*RECORDS SHOWN*.
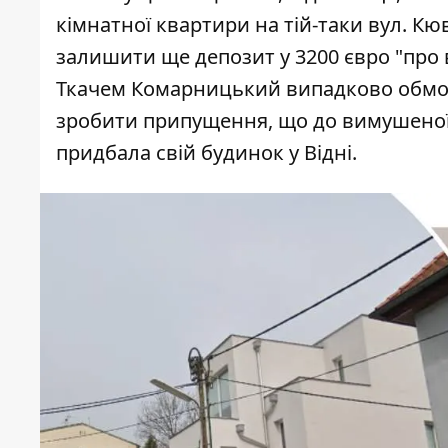
кімнатної квартири на тій-таки вул. Кюв
залишити ще депозит у 3200 євро "про 
Ткачем Комарницький випадково обмов
зробити припущення, що до вимушеної 
придбала свій будинок у Відні.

*EXERCISE DETAILS*.
Copy all of the entries verbatim, leaving out any pictures they contain.

*YOUR SOLUTION*.
кімнатної квартири на тій-таки вул. Кюв
залишити ще депозит у 3200 євро "про 
Ткачем Комарницький випадково обмов
зробити припущення, що до вимушеної 
придбала свій будинок у Відні.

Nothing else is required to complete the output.